Evaluating model performance of an ensemble-based chemical data assimilation system during INTEX-B field mission
- 1Atmospheric Chemistry Division, Earth and Sun Systems Laboratory, National Center for Atmospheric Research, PO Box 3000, Boulder, Colorado 80307-3000, USA
- 2Institute for Mathematics Applied to Geosciences, Computational and Information Systems Laboratory, National Center for Atmospheric Research, PO Box 3000, Boulder, Colorado, 80307-3000, USA
- 3Chemistry and Dynamics Branch, NASA Langley Research Center, Hampton, Virginia, 23681-2199, USA
Abstract. We present a global chemical data assimilation system using a global atmosphere model, the Community Atmosphere Model (CAM3) with simplified chemistry and the Data Assimilation Research Testbed (DART) assimilation package. DART is a community software facility for assimilation studies using the ensemble Kalman filter approach. Here, we apply the assimilation system to constrain global tropospheric carbon monoxide (CO) by assimilating meteorological observations of temperature and horizontal wind velocity and satellite CO retrievals from the Measurement of Pollution in the Troposphere (MOPITT) satellite instrument. We verify the system performance using independent CO observations taken on board the NSF/NCAR C-130 and NASA DC-8 aircrafts during the April 2006 part of the Intercontinental Chemical Transport Experiment (INTEX-B).

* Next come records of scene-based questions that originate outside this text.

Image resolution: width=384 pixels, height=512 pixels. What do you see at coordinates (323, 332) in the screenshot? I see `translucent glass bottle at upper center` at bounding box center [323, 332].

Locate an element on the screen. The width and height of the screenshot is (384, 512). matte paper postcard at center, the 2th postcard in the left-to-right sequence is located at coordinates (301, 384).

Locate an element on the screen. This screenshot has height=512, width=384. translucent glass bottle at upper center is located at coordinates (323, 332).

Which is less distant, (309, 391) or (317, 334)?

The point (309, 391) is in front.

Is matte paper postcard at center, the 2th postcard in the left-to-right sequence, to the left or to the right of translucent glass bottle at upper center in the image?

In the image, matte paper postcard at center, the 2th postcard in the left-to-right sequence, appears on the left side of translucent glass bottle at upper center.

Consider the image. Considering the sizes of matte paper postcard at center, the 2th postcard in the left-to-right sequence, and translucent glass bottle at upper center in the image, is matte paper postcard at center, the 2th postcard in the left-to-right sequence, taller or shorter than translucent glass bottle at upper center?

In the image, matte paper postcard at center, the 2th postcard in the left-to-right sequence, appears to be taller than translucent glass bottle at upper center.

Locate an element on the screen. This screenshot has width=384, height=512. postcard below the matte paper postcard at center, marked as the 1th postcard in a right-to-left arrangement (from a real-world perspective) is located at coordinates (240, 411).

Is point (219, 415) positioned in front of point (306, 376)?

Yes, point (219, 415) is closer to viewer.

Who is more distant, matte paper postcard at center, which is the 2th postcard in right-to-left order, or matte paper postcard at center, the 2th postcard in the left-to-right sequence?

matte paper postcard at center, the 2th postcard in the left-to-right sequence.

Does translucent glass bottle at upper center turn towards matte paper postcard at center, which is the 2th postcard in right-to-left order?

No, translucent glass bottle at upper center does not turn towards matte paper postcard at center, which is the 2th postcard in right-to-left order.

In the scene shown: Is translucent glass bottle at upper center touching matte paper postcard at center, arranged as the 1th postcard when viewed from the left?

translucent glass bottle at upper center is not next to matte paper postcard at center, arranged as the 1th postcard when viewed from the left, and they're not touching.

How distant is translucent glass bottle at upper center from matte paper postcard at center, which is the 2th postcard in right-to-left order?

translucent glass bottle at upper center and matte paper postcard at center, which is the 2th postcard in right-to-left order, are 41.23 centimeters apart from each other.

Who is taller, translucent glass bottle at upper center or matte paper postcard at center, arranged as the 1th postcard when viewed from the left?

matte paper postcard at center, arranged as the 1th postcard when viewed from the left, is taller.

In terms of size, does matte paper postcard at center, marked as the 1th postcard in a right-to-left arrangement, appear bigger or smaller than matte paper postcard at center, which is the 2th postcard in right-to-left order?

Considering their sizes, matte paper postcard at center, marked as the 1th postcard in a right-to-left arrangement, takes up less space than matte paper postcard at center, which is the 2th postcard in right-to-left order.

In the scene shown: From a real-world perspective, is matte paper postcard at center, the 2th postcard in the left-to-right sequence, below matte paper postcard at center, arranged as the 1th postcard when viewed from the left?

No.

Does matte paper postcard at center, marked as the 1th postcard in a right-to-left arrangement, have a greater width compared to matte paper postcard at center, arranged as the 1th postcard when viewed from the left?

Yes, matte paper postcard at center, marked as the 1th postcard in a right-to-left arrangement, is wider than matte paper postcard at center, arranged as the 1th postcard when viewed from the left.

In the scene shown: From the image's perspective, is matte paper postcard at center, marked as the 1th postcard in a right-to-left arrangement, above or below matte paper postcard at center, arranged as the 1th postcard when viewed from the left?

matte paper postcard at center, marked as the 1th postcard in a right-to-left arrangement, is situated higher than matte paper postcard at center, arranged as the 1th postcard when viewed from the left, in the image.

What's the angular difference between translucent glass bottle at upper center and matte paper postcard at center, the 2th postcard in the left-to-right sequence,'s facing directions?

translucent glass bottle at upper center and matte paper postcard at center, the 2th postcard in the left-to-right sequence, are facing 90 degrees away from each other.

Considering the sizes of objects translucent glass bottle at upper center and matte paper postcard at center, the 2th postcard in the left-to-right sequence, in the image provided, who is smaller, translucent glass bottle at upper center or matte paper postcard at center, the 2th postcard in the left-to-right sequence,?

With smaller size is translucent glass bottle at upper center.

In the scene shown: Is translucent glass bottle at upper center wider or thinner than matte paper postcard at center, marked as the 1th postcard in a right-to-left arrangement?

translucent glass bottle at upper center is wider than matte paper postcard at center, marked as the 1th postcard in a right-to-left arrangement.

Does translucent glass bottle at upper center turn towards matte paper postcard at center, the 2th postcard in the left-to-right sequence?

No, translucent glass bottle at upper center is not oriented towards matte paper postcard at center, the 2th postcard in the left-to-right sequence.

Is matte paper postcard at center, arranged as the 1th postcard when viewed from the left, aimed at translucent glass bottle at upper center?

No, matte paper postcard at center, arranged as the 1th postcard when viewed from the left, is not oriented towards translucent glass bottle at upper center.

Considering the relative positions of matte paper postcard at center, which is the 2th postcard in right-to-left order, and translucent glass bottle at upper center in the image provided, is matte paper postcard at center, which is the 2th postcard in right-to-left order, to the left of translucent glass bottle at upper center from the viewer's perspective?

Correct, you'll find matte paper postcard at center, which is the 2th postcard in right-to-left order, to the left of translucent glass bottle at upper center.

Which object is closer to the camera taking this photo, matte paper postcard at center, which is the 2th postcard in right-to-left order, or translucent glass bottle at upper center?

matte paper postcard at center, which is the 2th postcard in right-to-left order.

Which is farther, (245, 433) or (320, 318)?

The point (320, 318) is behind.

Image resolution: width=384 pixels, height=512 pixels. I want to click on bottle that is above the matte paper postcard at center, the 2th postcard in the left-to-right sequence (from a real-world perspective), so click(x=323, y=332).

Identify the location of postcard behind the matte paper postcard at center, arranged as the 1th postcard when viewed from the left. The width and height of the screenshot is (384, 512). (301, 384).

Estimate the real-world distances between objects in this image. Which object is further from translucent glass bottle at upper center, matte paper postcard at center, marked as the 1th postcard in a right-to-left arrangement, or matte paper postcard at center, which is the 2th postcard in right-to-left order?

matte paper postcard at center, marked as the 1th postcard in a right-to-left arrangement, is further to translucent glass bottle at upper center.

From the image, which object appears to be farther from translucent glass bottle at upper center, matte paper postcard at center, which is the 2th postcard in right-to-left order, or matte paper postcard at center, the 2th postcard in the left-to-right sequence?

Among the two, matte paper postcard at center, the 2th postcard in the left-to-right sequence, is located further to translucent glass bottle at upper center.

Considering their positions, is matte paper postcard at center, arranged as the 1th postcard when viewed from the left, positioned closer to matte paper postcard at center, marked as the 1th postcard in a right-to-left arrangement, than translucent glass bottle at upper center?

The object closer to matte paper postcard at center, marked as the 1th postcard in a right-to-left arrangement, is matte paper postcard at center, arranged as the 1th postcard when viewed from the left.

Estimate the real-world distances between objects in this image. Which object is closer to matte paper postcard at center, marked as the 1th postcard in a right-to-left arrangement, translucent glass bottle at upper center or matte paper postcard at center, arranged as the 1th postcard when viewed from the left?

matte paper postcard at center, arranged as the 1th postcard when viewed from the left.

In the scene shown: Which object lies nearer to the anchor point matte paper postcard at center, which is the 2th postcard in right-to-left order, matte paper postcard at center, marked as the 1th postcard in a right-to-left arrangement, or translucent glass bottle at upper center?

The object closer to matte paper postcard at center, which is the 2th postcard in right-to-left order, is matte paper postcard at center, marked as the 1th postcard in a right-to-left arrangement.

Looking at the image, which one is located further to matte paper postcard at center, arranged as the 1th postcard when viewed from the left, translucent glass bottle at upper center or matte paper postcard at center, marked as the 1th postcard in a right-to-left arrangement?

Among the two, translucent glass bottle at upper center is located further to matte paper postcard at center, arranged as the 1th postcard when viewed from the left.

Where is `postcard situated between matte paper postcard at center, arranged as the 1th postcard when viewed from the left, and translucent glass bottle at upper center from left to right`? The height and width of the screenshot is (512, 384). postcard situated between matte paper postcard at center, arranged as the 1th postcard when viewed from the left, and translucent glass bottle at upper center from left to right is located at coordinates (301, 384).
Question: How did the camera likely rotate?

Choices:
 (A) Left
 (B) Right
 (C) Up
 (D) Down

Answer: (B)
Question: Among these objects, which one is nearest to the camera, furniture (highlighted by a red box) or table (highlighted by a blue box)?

Our evaluations show that MOPITT data assimilation provides significant improvements in terms of capturing the observed CO variability relative to no MOPITT assimilation (i.e. the correlation improves from 0.62 to 0.71, significant at 99% confidence). The assimilation provides evidence of median CO loading of about 150 ppbv at 700 hPa over the NE Pacific during April 2006. This is marginally higher than the modeled CO with no MOPITT assimilation (~140 ppbv). Our ensemble-based estimates of model uncertainty also show model overprediction over the source region (i.e. China) and underprediction over the NE Pacific, suggesting model errors that cannot be readily explained by emissions alone. These results have important implications for improving regional chemical forecasts and for inverse modeling of CO sources and further demonstrate the utility of the assimilation system in comparing non-coincident measurements, e.g. comparing satellite retrievals of CO with in-situ aircraft measurements.